Dolomitic limestone (pref. flour) = maybe...
- Yes, if the rest of the mix comes out acidic... which may depend on what the pH of your oak leaf compost is.
- Maybe, if pH is OK & you're otherwise in need of Cal+Mag.
- Maybe not, if your mix comes out neutral (7.0) or (esp. if oyster shell flour goes in) even goes basic... in that case, you might want to amend with something that'll drop pH into a better zone (either lots of organic matter/compost, elemental sulphur (be careful :yoinks:), or nitrogen/ammonium fertilizers).

EWC is generally neutral to only barely/slightly acidic, pumice is usu. neutral ('tho there are some mined deposits that have high pH probs), and most cocos are pH-adjusted to something in the 6 ~ 6.8 range. (Gypsum, BTW/FWIW, has no effect on soil pH)

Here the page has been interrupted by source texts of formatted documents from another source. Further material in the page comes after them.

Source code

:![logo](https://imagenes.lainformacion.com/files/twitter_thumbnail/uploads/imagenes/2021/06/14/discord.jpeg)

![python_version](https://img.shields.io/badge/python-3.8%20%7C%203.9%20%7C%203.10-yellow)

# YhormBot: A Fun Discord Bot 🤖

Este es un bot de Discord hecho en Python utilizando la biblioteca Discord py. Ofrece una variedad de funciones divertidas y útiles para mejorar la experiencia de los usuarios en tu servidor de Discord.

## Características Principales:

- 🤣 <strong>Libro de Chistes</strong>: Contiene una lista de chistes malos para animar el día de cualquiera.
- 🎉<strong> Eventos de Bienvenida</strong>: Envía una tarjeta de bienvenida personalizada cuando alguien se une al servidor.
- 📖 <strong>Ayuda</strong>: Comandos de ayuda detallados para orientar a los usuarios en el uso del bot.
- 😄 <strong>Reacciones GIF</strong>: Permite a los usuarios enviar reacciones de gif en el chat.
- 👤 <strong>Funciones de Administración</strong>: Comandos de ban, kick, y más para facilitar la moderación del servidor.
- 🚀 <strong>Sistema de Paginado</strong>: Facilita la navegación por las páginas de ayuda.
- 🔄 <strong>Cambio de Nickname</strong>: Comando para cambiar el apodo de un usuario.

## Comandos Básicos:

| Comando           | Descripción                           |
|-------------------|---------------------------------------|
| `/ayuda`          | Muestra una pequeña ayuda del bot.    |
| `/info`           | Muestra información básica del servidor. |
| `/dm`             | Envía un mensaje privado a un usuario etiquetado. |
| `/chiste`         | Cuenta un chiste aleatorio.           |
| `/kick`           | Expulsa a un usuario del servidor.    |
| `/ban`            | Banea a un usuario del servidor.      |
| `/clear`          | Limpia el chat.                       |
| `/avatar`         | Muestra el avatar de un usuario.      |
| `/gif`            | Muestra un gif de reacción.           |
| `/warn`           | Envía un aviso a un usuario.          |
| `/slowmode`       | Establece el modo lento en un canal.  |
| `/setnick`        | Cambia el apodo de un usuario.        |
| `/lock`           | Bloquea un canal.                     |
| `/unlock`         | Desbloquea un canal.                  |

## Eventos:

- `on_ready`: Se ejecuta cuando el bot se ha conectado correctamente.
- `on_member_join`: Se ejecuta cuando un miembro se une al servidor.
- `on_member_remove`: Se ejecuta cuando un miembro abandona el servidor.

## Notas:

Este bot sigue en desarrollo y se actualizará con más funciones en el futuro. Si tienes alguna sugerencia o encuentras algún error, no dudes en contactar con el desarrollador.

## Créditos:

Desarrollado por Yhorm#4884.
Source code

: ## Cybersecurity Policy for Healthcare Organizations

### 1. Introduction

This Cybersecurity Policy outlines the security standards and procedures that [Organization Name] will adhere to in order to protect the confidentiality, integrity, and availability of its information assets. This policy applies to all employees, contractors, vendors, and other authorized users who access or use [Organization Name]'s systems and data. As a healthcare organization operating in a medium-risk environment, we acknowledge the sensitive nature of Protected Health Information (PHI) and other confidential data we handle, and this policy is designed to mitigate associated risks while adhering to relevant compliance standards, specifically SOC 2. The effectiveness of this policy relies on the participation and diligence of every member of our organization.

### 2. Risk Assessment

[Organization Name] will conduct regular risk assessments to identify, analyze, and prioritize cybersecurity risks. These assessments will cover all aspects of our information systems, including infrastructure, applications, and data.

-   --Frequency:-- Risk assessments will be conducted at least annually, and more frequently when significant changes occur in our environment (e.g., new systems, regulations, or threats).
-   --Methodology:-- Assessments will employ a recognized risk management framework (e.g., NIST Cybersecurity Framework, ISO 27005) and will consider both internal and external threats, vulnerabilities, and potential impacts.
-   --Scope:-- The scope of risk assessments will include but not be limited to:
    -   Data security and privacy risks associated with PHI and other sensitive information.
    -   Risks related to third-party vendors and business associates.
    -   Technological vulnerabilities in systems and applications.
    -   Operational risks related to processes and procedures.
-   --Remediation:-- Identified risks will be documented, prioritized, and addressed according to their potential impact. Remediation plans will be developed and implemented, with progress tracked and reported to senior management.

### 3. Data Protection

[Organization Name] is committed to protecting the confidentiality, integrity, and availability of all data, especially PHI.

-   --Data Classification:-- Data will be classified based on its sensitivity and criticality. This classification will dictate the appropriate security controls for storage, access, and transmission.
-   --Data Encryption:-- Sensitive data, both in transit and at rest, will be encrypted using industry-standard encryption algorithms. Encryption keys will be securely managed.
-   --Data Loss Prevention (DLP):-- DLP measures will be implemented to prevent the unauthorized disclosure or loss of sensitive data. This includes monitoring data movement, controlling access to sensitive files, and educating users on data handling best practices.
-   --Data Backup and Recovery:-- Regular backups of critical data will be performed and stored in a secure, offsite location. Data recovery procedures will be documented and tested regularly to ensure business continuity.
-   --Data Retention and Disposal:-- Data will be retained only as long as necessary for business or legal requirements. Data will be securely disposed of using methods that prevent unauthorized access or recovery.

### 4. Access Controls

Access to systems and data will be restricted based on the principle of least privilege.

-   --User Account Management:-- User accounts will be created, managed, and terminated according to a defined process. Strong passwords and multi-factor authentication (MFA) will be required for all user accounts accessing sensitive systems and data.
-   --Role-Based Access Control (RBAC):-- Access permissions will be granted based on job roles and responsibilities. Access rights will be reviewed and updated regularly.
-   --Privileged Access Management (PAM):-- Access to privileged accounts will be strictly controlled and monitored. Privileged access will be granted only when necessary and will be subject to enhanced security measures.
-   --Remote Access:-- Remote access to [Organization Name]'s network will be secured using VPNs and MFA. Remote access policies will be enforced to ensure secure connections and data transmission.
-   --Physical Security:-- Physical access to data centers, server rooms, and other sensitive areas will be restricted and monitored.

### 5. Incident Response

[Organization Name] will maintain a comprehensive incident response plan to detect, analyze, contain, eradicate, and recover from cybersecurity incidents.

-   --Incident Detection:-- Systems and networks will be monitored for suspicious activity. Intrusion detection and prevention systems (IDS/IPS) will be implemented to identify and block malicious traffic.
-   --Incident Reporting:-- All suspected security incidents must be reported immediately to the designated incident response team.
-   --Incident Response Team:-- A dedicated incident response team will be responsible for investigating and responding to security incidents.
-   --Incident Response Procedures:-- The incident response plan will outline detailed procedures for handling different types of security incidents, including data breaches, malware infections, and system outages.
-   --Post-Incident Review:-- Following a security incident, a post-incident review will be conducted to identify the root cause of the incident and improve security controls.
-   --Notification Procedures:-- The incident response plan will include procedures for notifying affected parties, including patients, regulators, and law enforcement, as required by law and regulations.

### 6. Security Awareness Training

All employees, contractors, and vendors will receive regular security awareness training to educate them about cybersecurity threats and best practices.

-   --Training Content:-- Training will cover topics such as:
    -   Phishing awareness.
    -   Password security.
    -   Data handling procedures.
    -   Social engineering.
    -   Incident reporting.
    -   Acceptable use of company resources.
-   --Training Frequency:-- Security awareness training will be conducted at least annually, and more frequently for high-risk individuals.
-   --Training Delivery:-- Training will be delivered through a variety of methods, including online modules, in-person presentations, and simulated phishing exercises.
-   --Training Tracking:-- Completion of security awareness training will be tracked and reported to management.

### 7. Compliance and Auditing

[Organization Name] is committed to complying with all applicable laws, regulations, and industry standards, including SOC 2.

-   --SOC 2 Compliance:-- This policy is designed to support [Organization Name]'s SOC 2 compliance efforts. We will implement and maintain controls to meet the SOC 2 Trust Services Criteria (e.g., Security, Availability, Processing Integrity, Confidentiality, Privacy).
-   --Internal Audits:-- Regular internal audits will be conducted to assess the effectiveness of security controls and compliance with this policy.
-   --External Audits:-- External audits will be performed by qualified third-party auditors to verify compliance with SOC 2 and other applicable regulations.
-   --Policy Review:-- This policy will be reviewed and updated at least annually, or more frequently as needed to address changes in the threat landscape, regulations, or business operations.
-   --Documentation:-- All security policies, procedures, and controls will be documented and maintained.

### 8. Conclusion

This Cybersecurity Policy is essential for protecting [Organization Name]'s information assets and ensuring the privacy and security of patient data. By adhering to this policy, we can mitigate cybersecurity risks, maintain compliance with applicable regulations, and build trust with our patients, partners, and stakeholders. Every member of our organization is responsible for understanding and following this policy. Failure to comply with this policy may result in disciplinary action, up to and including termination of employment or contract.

My guess is your mix probably leans toward neutral/slightly acidic, and could go basic w/ too much, e.g., oyster shell flour (or weirdness like pumice from a high pH deposit or poorly-adjusted coco coir). Probably have plenty of buffering capacity, so you don't have to be pH perfect like w/ hydro, but you prolly don't want to further bump pH out of the zone if you don't have to...

Zeolite, IDK... from what I only now am reading, I understand it has good water-holding properties & high cation exchange... and a particular type of zeolite - Clinoptilolite - is sold as a fertilizer component (because of its affinity to ammonia?). But, I just don't know... the alumina in its structure bothers me (cannabis doesn't tolerate Al well), and I just don't know enough about it (how/how quickly it degrades & whether there are any residual Al products that might be toxic or only tolerated by particular types of plants/crops)...

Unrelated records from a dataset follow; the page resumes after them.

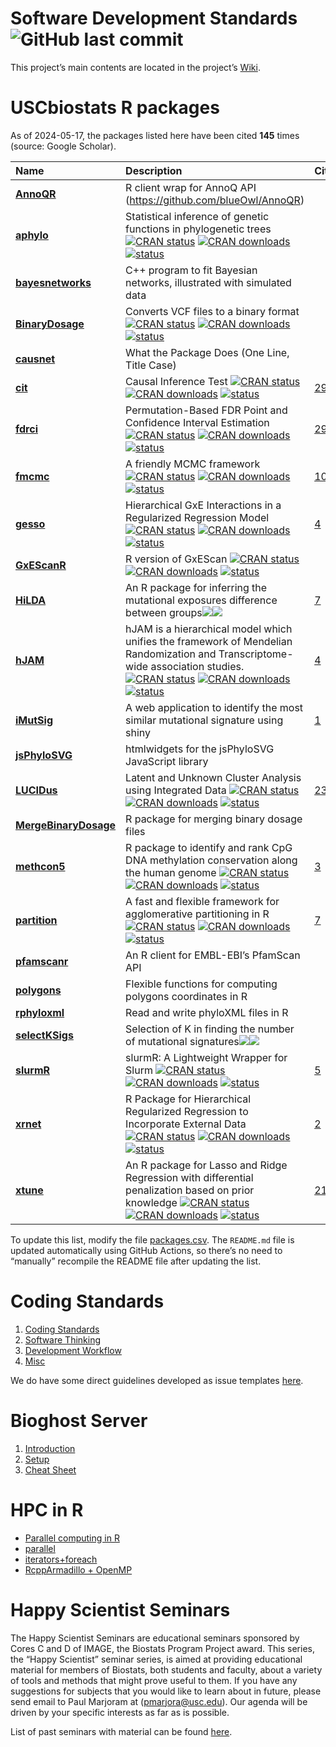 <!---
#########################################################################
#########################################################################
NOTE: DO NOT EDIT THE README.md BY HAND. ONLY EDIT THE README.Rmd BY HAND
#########################################################################
#########################################################################
--->
# Software Development Standards ![GitHub last commit](https://img.shields.io/github/last-commit/USCbiostats/software-dev)

This project’s main contents are located in the project’s
[Wiki](wiki#welcome-to-the-software-development-wiki).

# USCbiostats R packages

As of 2024-05-17, the packages listed here have been cited **145** times
(source: Google Scholar).

| Name                                                                      | Description                                                                                                                                                                                                                                                                                                                                                                                                                                         | Citations                                                                 |
|:--------------------------------------------------------------------------|:----------------------------------------------------------------------------------------------------------------------------------------------------------------------------------------------------------------------------------------------------------------------------------------------------------------------------------------------------------------------------------------------------------------------------------------------------|:--------------------------------------------------------------------------|
| [**AnnoQR**](https://github.com/USCbiostats/AnnoQR)                       | R client wrap for AnnoQ API (<https://github.com/blueOwl/AnnoQR>)                                                                                                                                                                                                                                                                                                                                                                                   |                                                                           |
| [**aphylo**](https://github.com/USCbiostats/aphylo)                       | Statistical inference of genetic functions in phylogenetic trees [![CRAN status](https://www.r-pkg.org/badges/version/aphylo)](https://CRAN.R-project.org/package=aphylo) [![CRAN downloads](http://cranlogs.r-pkg.org/badges/grand-total/aphylo)](https://cran.r-project.org/package=aphylo) [![status](https://tinyverse.netlify.com/badge/aphylo)](https://CRAN.R-project.org/package=aphylo)                                                    |                                                                           |
| [**bayesnetworks**](https://github.com/USCbiostats/bayesnetworks)         | C++ program to fit Bayesian networks, illustrated with simulated data                                                                                                                                                                                                                                                                                                                                                                               |                                                                           |
| [**BinaryDosage**](https://github.com/USCbiostats/BinaryDosage)           | Converts VCF files to a binary format [![CRAN status](https://www.r-pkg.org/badges/version/BinaryDosage)](https://CRAN.R-project.org/package=BinaryDosage) [![CRAN downloads](http://cranlogs.r-pkg.org/badges/grand-total/BinaryDosage)](https://cran.r-project.org/package=BinaryDosage) [![status](https://tinyverse.netlify.com/badge/BinaryDosage)](https://CRAN.R-project.org/package=BinaryDosage)                                           |                                                                           |
| [**causnet**](https://github.com/USCbiostats/causnet)                     | What the Package Does (One Line, Title Case)                                                                                                                                                                                                                                                                                                                                                                                                        |                                                                           |
| [**cit**](https://github.com/USCbiostats/cit)                             | Causal Inference Test [![CRAN status](https://www.r-pkg.org/badges/version/cit)](https://CRAN.R-project.org/package=cit) [![CRAN downloads](http://cranlogs.r-pkg.org/badges/grand-total/cit)](https://cran.r-project.org/package=cit) [![status](https://tinyverse.netlify.com/badge/cit)](https://CRAN.R-project.org/package=cit)                                                                                                                 | [29](https://scholar.google.com/scholar?cites=2897292192206854993&hl=en)  |
| [**fdrci**](https://github.com/USCbiostats/fdrci)                         | Permutation-Based FDR Point and Confidence Interval Estimation [![CRAN status](https://www.r-pkg.org/badges/version/fdrci)](https://CRAN.R-project.org/package=fdrci) [![CRAN downloads](http://cranlogs.r-pkg.org/badges/grand-total/fdrci)](https://cran.r-project.org/package=fdrci) [![status](https://tinyverse.netlify.com/badge/fdrci)](https://CRAN.R-project.org/package=fdrci)                                                            | [29](https://scholar.google.com/scholar?hl=en&cites=6606625444967735035)  |
| [**fmcmc**](https://github.com/USCbiostats/fmcmc)                         | A friendly MCMC framework [![CRAN status](https://www.r-pkg.org/badges/version/fmcmc)](https://CRAN.R-project.org/package=fmcmc) [![CRAN downloads](http://cranlogs.r-pkg.org/badges/grand-total/fmcmc)](https://cran.r-project.org/package=fmcmc) [![status](https://tinyverse.netlify.com/badge/fmcmc)](https://CRAN.R-project.org/package=fmcmc)                                                                                                 | [10](https://scholar.google.com/scholar?cites=18235425292318567621&hl=en) |
| [**gesso**](https://github.com/USCbiostats/gesso)                         | Hierarchical GxE Interactions in a Regularized Regression Model [![CRAN status](https://www.r-pkg.org/badges/version/gesso)](https://CRAN.R-project.org/package=gesso) [![CRAN downloads](http://cranlogs.r-pkg.org/badges/grand-total/gesso)](https://cran.r-project.org/package=gesso) [![status](https://tinyverse.netlify.com/badge/gesso)](https://CRAN.R-project.org/package=gesso)                                                           | [4](https://scholar.google.com/scholar?cites=PbkWjCSETP0J&hl=en)          |
| [**GxEScanR**](https://github.com/USCbiostats/GxEScanR)                   | R version of GxEScan [![CRAN status](https://www.r-pkg.org/badges/version/GxEScanR)](https://CRAN.R-project.org/package=GxEScanR) [![CRAN downloads](http://cranlogs.r-pkg.org/badges/grand-total/GxEScanR)](https://cran.r-project.org/package=GxEScanR) [![status](https://tinyverse.netlify.com/badge/GxEScanR)](https://CRAN.R-project.org/package=GxEScanR)                                                                                    |                                                                           |
| [**HiLDA**](https://github.com/USCbiostats/HiLDA)                         | An R package for inferring the mutational exposures difference between groups[![](https://img.shields.io/badge/Bioconductor%20version-1.0.0-green.svg)](https://www.bioconductor.org/packages/HiLDA)[![](https://img.shields.io/badge/download-5656/total-blue.svg)](https://bioconductor.org/packages/stats/bioc/HiLDA)                                                                                                                            | [7](https://scholar.google.com/scholar?cites=2767354745053140554&hl=en)   |
| [**hJAM**](https://github.com/USCbiostats/hJAM)                           | hJAM is a hierarchical model which unifies the framework of Mendelian Randomization and Transcriptome-wide association studies. [![CRAN status](https://www.r-pkg.org/badges/version/hJAM)](https://CRAN.R-project.org/package=hJAM) [![CRAN downloads](http://cranlogs.r-pkg.org/badges/grand-total/hJAM)](https://cran.r-project.org/package=hJAM) [![status](https://tinyverse.netlify.com/badge/hJAM)](https://CRAN.R-project.org/package=hJAM) | [4](https://scholar.google.com/scholar?cites=5_2ea7Z8nBIJ&hl=en)          |
| [**iMutSig**](https://github.com/USCbiostats/iMutSig)                     | A web application to identify the most similar mutational signature using shiny                                                                                                                                                                                                                                                                                                                                                                     | [1](https://scholar.google.com/scholar?cites=16599818872657505515&hl=en)  |
| [**jsPhyloSVG**](https://github.com/USCbiostats/jsPhyloSVG)               | htmlwidgets for the jsPhyloSVG JavaScript library                                                                                                                                                                                                                                                                                                                                                                                                   |                                                                           |
| [**LUCIDus**](https://github.com/USCbiostats/LUCIDus)                     | Latent and Unknown Cluster Analysis using Integrated Data [![CRAN status](https://www.r-pkg.org/badges/version/LUCIDus)](https://CRAN.R-project.org/package=LUCIDus) [![CRAN downloads](http://cranlogs.r-pkg.org/badges/grand-total/LUCIDus)](https://cran.r-project.org/package=LUCIDus) [![status](https://tinyverse.netlify.com/badge/LUCIDus)](https://CRAN.R-project.org/package=LUCIDus)                                                     | [23](https://scholar.google.com/scholar?cites=17993227897179669521&hl=en) |
| [**MergeBinaryDosage**](https://github.com/USCbiostats/MergeBinaryDosage) | R package for merging binary dosage files                                                                                                                                                                                                                                                                                                                                                                                                           |                                                                           |
| [**methcon5**](https://github.com/USCbiostats/MethCon5)                   | R package to identify and rank CpG DNA methylation conservation along the human genome [![CRAN status](https://www.r-pkg.org/badges/version/methcon5)](https://CRAN.R-project.org/package=methcon5) [![CRAN downloads](http://cranlogs.r-pkg.org/badges/grand-total/methcon5)](https://cran.r-project.org/package=methcon5) [![status](https://tinyverse.netlify.com/badge/methcon5)](https://CRAN.R-project.org/package=methcon5)                  | [3](https://scholar.google.com/scholar?cites=13818868965517630908&hl=en)  |
| [**partition**](https://github.com/USCbiostats/partition)                 | A fast and flexible framework for agglomerative partitioning in R [![CRAN status](https://www.r-pkg.org/badges/version/partition)](https://CRAN.R-project.org/package=partition) [![CRAN downloads](http://cranlogs.r-pkg.org/badges/grand-total/partition)](https://cran.r-project.org/package=partition) [![status](https://tinyverse.netlify.com/badge/partition)](https://CRAN.R-project.org/package=partition)                                 | [7](https://scholar.google.com/scholar?cites=5586649186160622454&hl=en)   |
| [**pfamscanr**](https://github.com/USCbiostats/pfamscanr)                 | An R client for EMBL-EBI’s PfamScan API                                                                                                                                                                                                                                                                                                                                                                                                             |                                                                           |
| [**polygons**](https://github.com/USCbiostats/polygons)                   | Flexible functions for computing polygons coordinates in R                                                                                                                                                                                                                                                                                                                                                                                          |                                                                           |
| [**rphyloxml**](https://github.com/USCbiostats/rphyloxml)                 | Read and write phyloXML files in R                                                                                                                                                                                                                                                                                                                                                                                                                  |                                                                           |
| [**selectKSigs**](https://github.com/USCbiostats/selectKSigs)             | Selection of K in finding the number of mutational signatures[![](https://img.shields.io/badge/Bioconductor%20version-1.0.0-green.svg)](https://www.bioconductor.org/packages/selectKSigs)[![](https://img.shields.io/badge/download-4200/total-blue.svg)](https://bioconductor.org/packages/stats/bioc/selectKSigs)                                                                                                                                |                                                                           |
| [**slurmR**](https://github.com/USCbiostats/slurmR)                       | slurmR: A Lightweight Wrapper for Slurm [![CRAN status](https://www.r-pkg.org/badges/version/slurmR)](https://CRAN.R-project.org/package=slurmR) [![CRAN downloads](http://cranlogs.r-pkg.org/badges/grand-total/slurmR)](https://cran.r-project.org/package=slurmR) [![status](https://tinyverse.netlify.com/badge/slurmR)](https://CRAN.R-project.org/package=slurmR)                                                                             | [5](https://scholar.google.com/scholar?cites=2044081763350723149&hl=en)   |
| [**xrnet**](https://github.com/USCbiostats/xrnet)                         | R Package for Hierarchical Regularized Regression to Incorporate External Data [![CRAN status](https://www.r-pkg.org/badges/version/xrnet)](https://CRAN.R-project.org/package=xrnet) [![CRAN downloads](http://cranlogs.r-pkg.org/badges/grand-total/xrnet)](https://cran.r-project.org/package=xrnet) [![status](https://tinyverse.netlify.com/badge/xrnet)](https://CRAN.R-project.org/package=xrnet)                                            | [2](https://scholar.google.com/scholar?cites=12362903479655163477&hl=en)  |
| [**xtune**](https://github.com/USCbiostats/xtune)                         | An R package for Lasso and Ridge Regression with differential penalization based on prior knowledge [![CRAN status](https://www.r-pkg.org/badges/version/xtune)](https://CRAN.R-project.org/package=xtune) [![CRAN downloads](http://cranlogs.r-pkg.org/badges/grand-total/xtune)](https://cran.r-project.org/package=xtune) [![status](https://tinyverse.netlify.com/badge/xtune)](https://CRAN.R-project.org/package=xtune)                       | [21](https://scholar.google.com/scholar?cites=12002990865154112222&hl=en) |

To update this list, modify the file [packages.csv](packages.csv). The
`README.md` file is updated automatically using GitHub Actions, so
there’s no need to “manually” recompile the README file after updating
the list.

# Coding Standards

1.  [Coding Standards](wiki#coding-standards)
2.  [Software Thinking](wiki/coding-standards.md#software-thinking)
3.  [Development
    Workflow](wiki/coding-standards.md#development-workflow)
4.  [Misc](wiki/coding-standards.md#misc)

We do have some direct guidelines developed as issue templates
[here](templates).

# Bioghost Server

1.  [Introduction](wiki/Bioghost-server.md#introduction)
2.  [Setup](wiki/Bioghost-server.md#setup)
3.  [Cheat Sheet](wiki/Bioghost-server.md#cheat-sheet)

# HPC in R

-   [Parallel computing in
    R](wiki/HPC-in-R.md#parallel-computing-in-r)  
-   [parallel](wiki/HPC-in-R.md#parallel)
-   [iterators+foreach](wiki/HPC-in-R.md#foreach)
-   [RcppArmadillo + OpenMP](wiki/HPC-in-R.md#rcpparmadillo-and-openmp)

# Happy Scientist Seminars

The Happy Scientist Seminars are educational seminars sponsored by Cores
C and D of IMAGE, the Biostats Program Project award. This series, the
“Happy Scientist” seminar series, is aimed at providing educational
material for members of Biostats, both students and faculty, about a
variety of tools and methods that might prove useful to them. If you
have any suggestions for subjects that you would like to learn about in
future, please send email to Paul Marjoram at (<pmarjora@usc.edu>). Our
agenda will be driven by your specific interests as far as is possible.

List of past seminars with material can be found
[here](/happy_scientist/).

Neem meal I have zero knowledge of/experience with... I get that you're thinking insect control for outdoors, but otherwise as Sargent Schultz likes to say: I know nothink! (I only grow indoors)

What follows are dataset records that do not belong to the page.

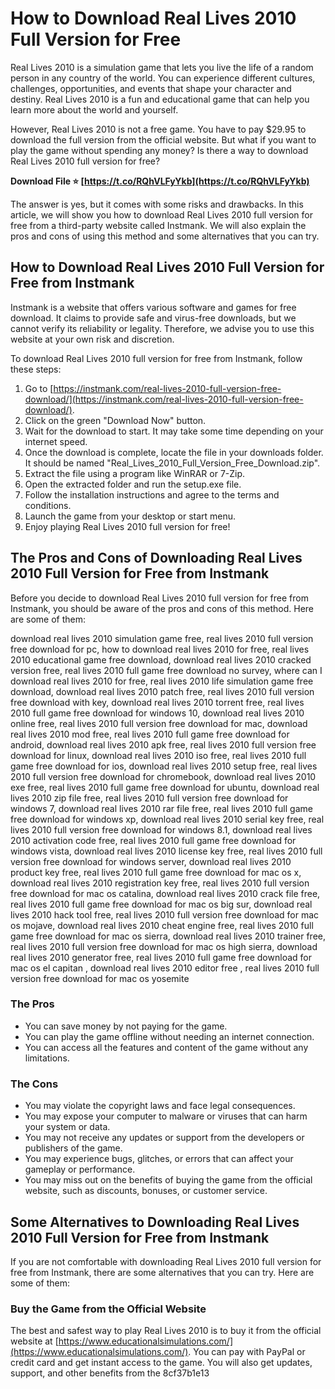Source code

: # How to Download Real Lives 2010 Full Version for Free
 
Real Lives 2010 is a simulation game that lets you live the life of a random person in any country of the world. You can experience different cultures, challenges, opportunities, and events that shape your character and destiny. Real Lives 2010 is a fun and educational game that can help you learn more about the world and yourself.
 
However, Real Lives 2010 is not a free game. You have to pay $29.95 to download the full version from the official website. But what if you want to play the game without spending any money? Is there a way to download Real Lives 2010 full version for free?
 
**Download File ⭐ [https://t.co/RQhVLFyYkb](https://t.co/RQhVLFyYkb)**


 
The answer is yes, but it comes with some risks and drawbacks. In this article, we will show you how to download Real Lives 2010 full version for free from a third-party website called Instmank. We will also explain the pros and cons of using this method and some alternatives that you can try.
  
## How to Download Real Lives 2010 Full Version for Free from Instmank
 
Instmank is a website that offers various software and games for free download. It claims to provide safe and virus-free downloads, but we cannot verify its reliability or legality. Therefore, we advise you to use this website at your own risk and discretion.
 
To download Real Lives 2010 full version for free from Instmank, follow these steps:
 
1. Go to [https://instmank.com/real-lives-2010-full-version-free-download/](https://instmank.com/real-lives-2010-full-version-free-download/).
2. Click on the green "Download Now" button.
3. Wait for the download to start. It may take some time depending on your internet speed.
4. Once the download is complete, locate the file in your downloads folder. It should be named "Real\_Lives\_2010\_Full\_Version\_Free\_Download.zip".
5. Extract the file using a program like WinRAR or 7-Zip.
6. Open the extracted folder and run the setup.exe file.
7. Follow the installation instructions and agree to the terms and conditions.
8. Launch the game from your desktop or start menu.
9. Enjoy playing Real Lives 2010 full version for free!

## The Pros and Cons of Downloading Real Lives 2010 Full Version for Free from Instmank
 
Before you decide to download Real Lives 2010 full version for free from Instmank, you should be aware of the pros and cons of this method. Here are some of them:
 
download real lives 2010 simulation game free,  real lives 2010 full version free download for pc,  how to download real lives 2010 for free,  real lives 2010 educational game free download,  download real lives 2010 cracked version free,  real lives 2010 full game free download no survey,  where can I download real lives 2010 for free,  real lives 2010 life simulation game free download,  download real lives 2010 patch free,  real lives 2010 full version free download with key,  download real lives 2010 torrent free,  real lives 2010 full game free download for windows 10,  download real lives 2010 online free,  real lives 2010 full version free download for mac,  download real lives 2010 mod free,  real lives 2010 full game free download for android,  download real lives 2010 apk free,  real lives 2010 full version free download for linux,  download real lives 2010 iso free,  real lives 2010 full game free download for ios,  download real lives 2010 setup free,  real lives 2010 full version free download for chromebook,  download real lives 2010 exe free,  real lives 2010 full game free download for ubuntu,  download real lives 2010 zip file free,  real lives 2010 full version free download for windows 7,  download real lives 2010 rar file free,  real lives 2010 full game free download for windows xp,  download real lives 2010 serial key free,  real lives 2010 full version free download for windows 8.1,  download real lives 2010 activation code free,  real lives 2010 full game free download for windows vista,  download real lives 2010 license key free,  real lives 2010 full version free download for windows server,  download real lives 2010 product key free,  real lives 2010 full game free download for mac os x,  download real lives 2010 registration key free,  real lives 2010 full version free download for mac os catalina,  download real lives 2010 crack file free,  real lives 2010 full game free download for mac os big sur,  download real lives 2010 hack tool free,  real lives 2010 full version free download for mac os mojave,  download real lives 2010 cheat engine free,  real lives 2010 full game free download for mac os sierra,  download real lives 2010 trainer free,  real lives 2010 full version free download for mac os high sierra,  download real lives 2010 generator free,  real lives 2010 full game free download for mac os el capitan ,  download real lives 2010 editor free ,  real lives 2010 full version free download for mac os yosemite
  
### The Pros

- You can save money by not paying for the game.
- You can play the game offline without needing an internet connection.
- You can access all the features and content of the game without any limitations.

### The Cons

- You may violate the copyright laws and face legal consequences.
- You may expose your computer to malware or viruses that can harm your system or data.
- You may not receive any updates or support from the developers or publishers of the game.
- You may experience bugs, glitches, or errors that can affect your gameplay or performance.
- You may miss out on the benefits of buying the game from the official website, such as discounts, bonuses, or customer service.

## Some Alternatives to Downloading Real Lives 2010 Full Version for Free from Instmank
 
If you are not comfortable with downloading Real Lives 2010 full version for free from Instmank, there are some alternatives that you can try. Here are some of them:
  
### Buy the Game from the Official Website
 
The best and safest way to play Real Lives 2010 is to buy it from the official website at [https://www.educationalsimulations.com/](https://www.educationalsimulations.com/). You can pay with PayPal or credit card and get instant access to the game. You will also get updates, support, and other benefits from the
 8cf37b1e13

Go low on the clay (not more than, e.g., half of your amendments at most, pref. less IMO)...

As far as maybe missing things/gaps:

Peat? Usu. is pH'd to low~mid 6s, might provide some acidic counterbalance... I know, I know, you said coco was in lieu of peat & cheap avail source right now...

Nutes? For meals, I'd suggest:
- Alfalfa meal
- Kelp meal

Also, some Greensand...

No nitro anywhere? (Or is that coming from fertigation?)
How about some high N bat guano... cannabis needs lots of N...

Also, would highly recommend inoculating your mix with [endo]mycorrhizal fungi and some beneficial bacteria. Makes a difference (most of the soilless mix companies do it for that reason [not to mention for the marketing sizzle]).
 

Bulldog420

Active member
Veteran
Thought I would post up the best first year soil mix I have found to date. 15 years of searching and I am sum-what happy with my first year soil.

Here is what I put into my soil this year: (exactly)
6.7 Yards of Peat
4 yards Bu Blend Bio Dynamic Dairy Cow Manure
2 yards Buckaroo EWC
6 yards red lava rock 5/16
2 yards sandy Loam

80lbs Neam Seed meal
100lbs Kelp Meal
120lbs crab meal
120lbs Gypsum
100lbs oyster shell lime
400lbs Glacial rock dust
170lbs cascade minerals
200lbs Azomite powder
100lbs fish bone meal 3-16-0

Here are my soil results from Logan Lab

picture.php


Not bad at all on paper for a first year soil. It has it's problems but with feeding only tea's (execpt 2 plants) this soil has produced some super healthy, rapid growing, cannabis plants.